* _Supplied material_

§ §

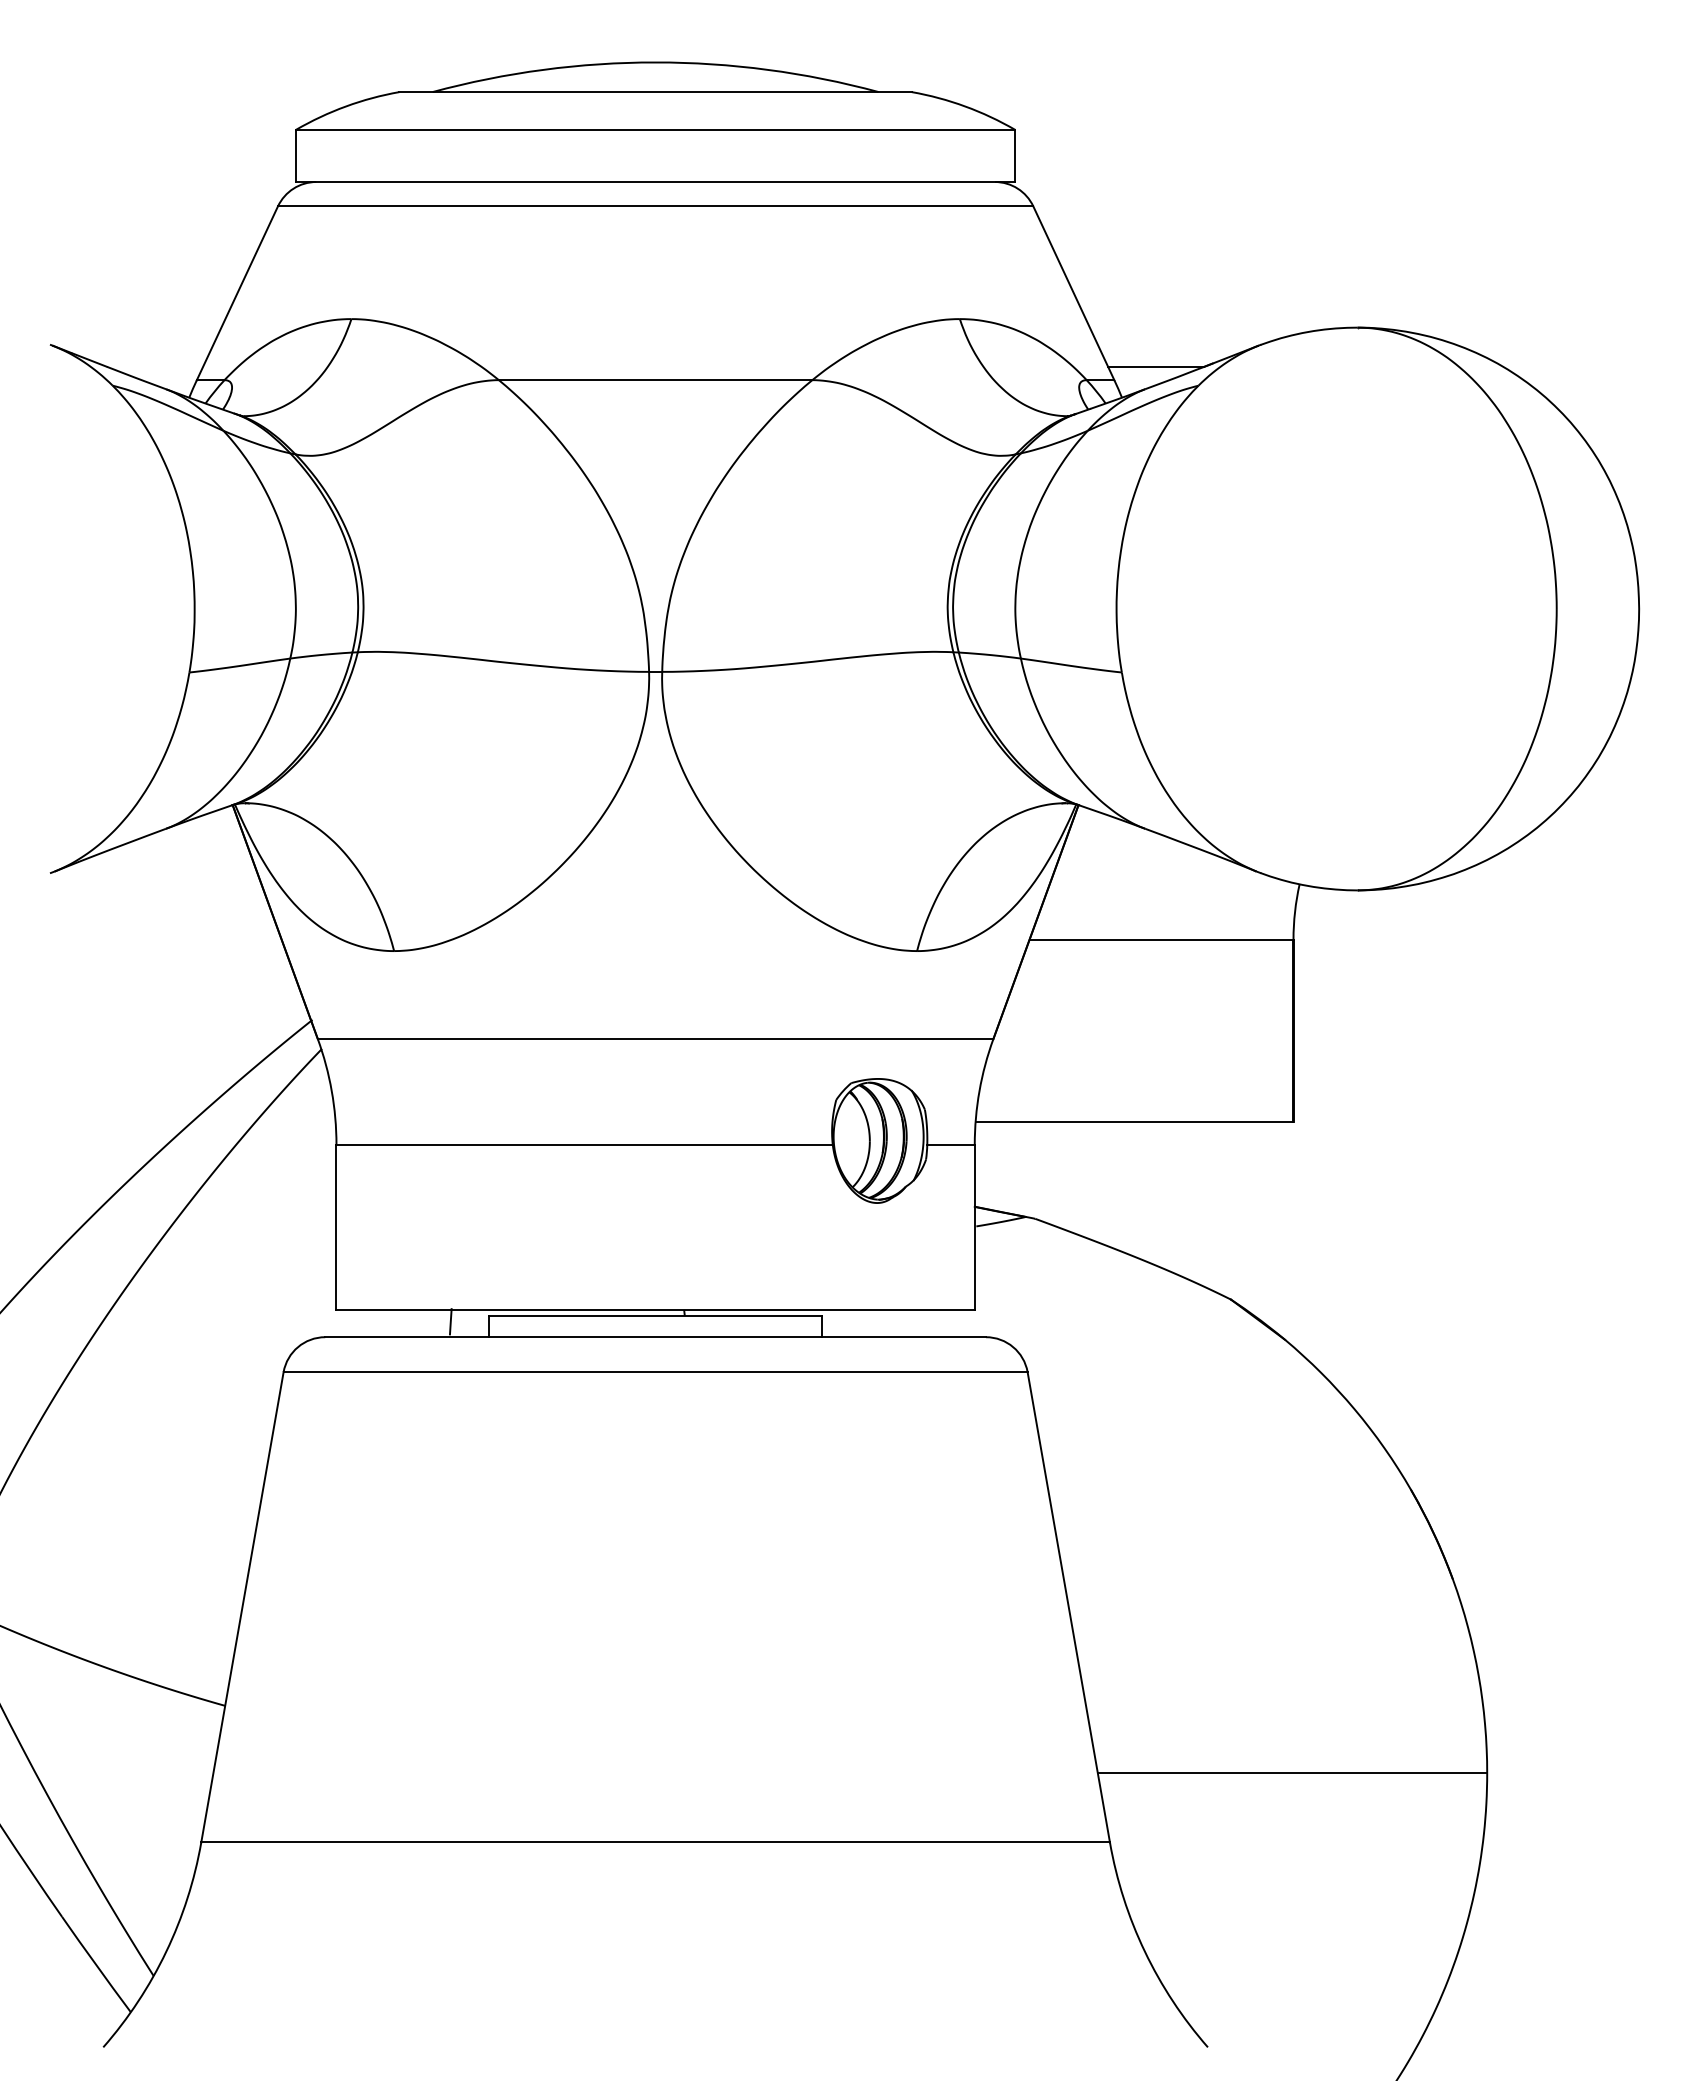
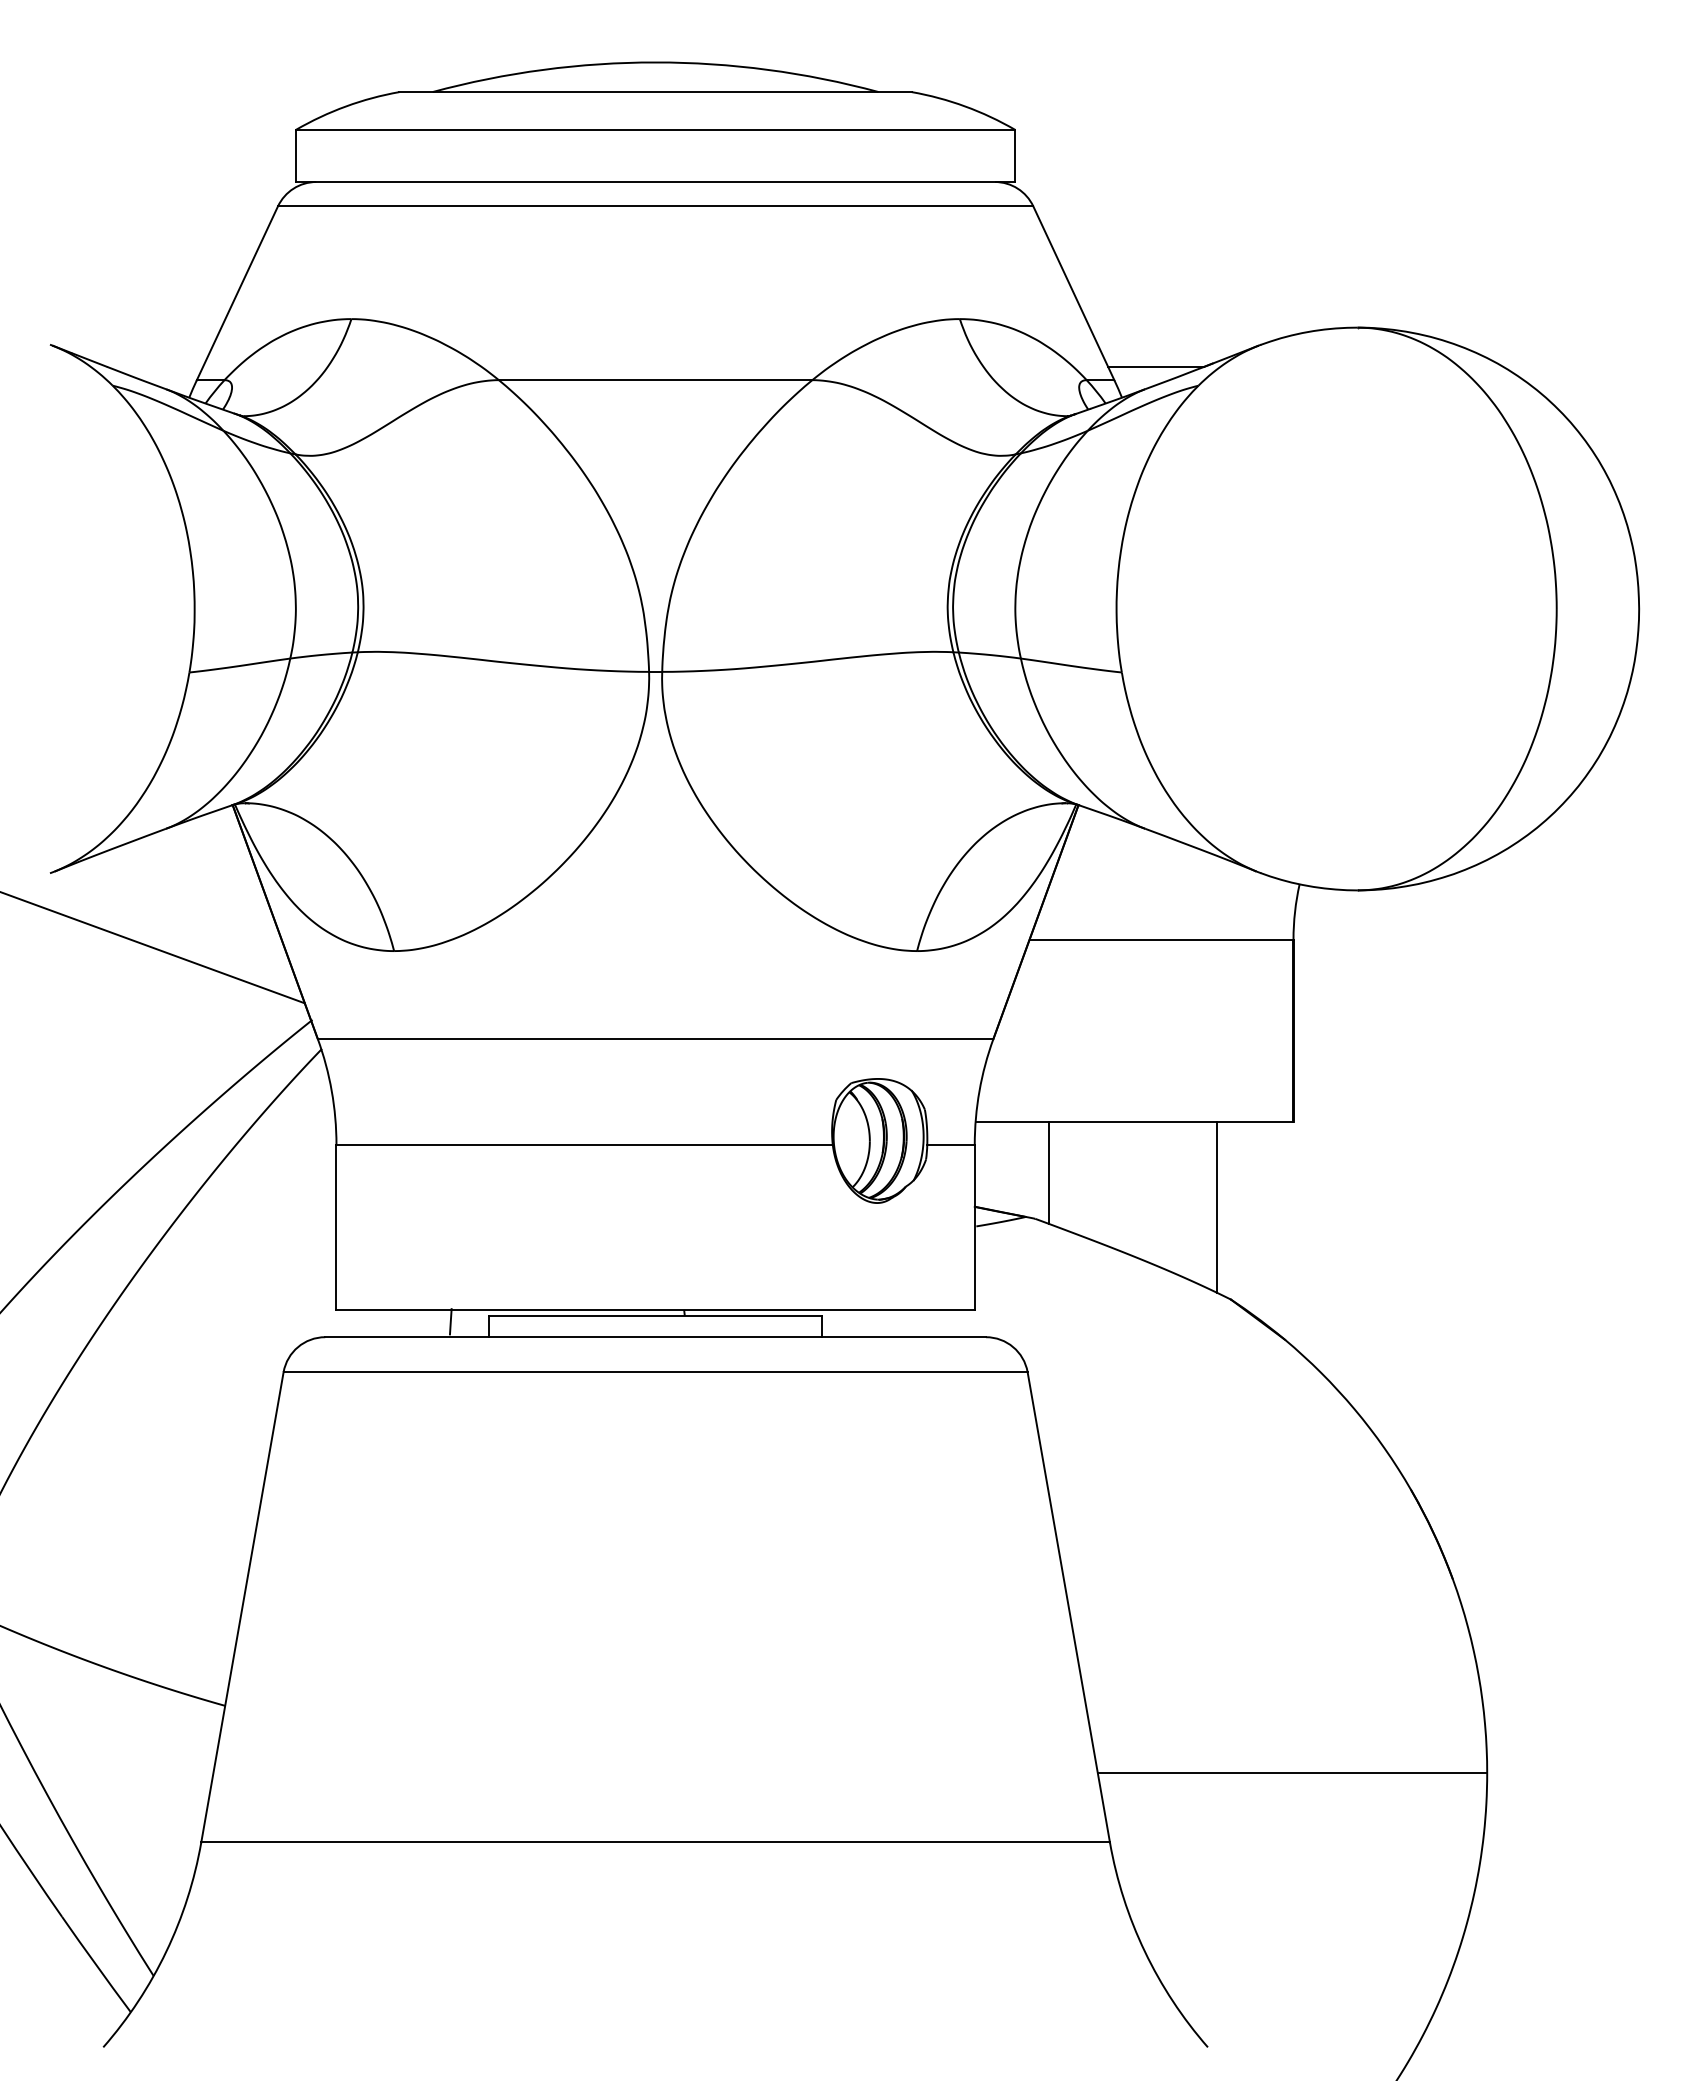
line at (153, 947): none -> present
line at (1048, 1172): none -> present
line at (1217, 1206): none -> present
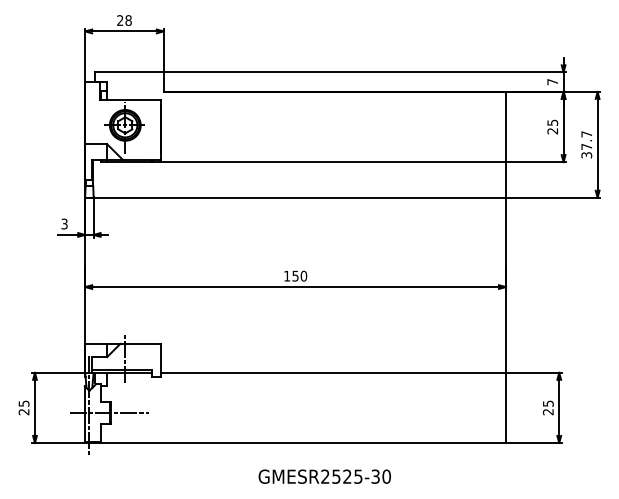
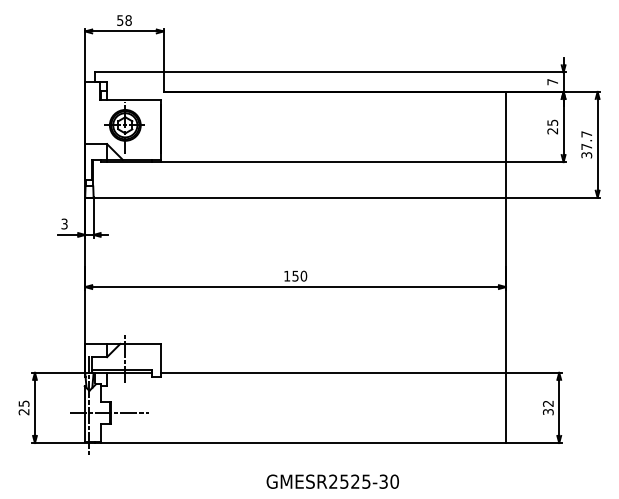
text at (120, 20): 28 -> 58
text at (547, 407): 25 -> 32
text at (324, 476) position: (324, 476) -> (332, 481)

§ §

* _Direction_
Reproduce verbatim every line from the one containing "text at (120, 20): 28 -> 58" through the final line of the entries, both included.

* _Full response_
text at (120, 20): 28 -> 58
text at (547, 407): 25 -> 32
text at (324, 476) position: (324, 476) -> (332, 481)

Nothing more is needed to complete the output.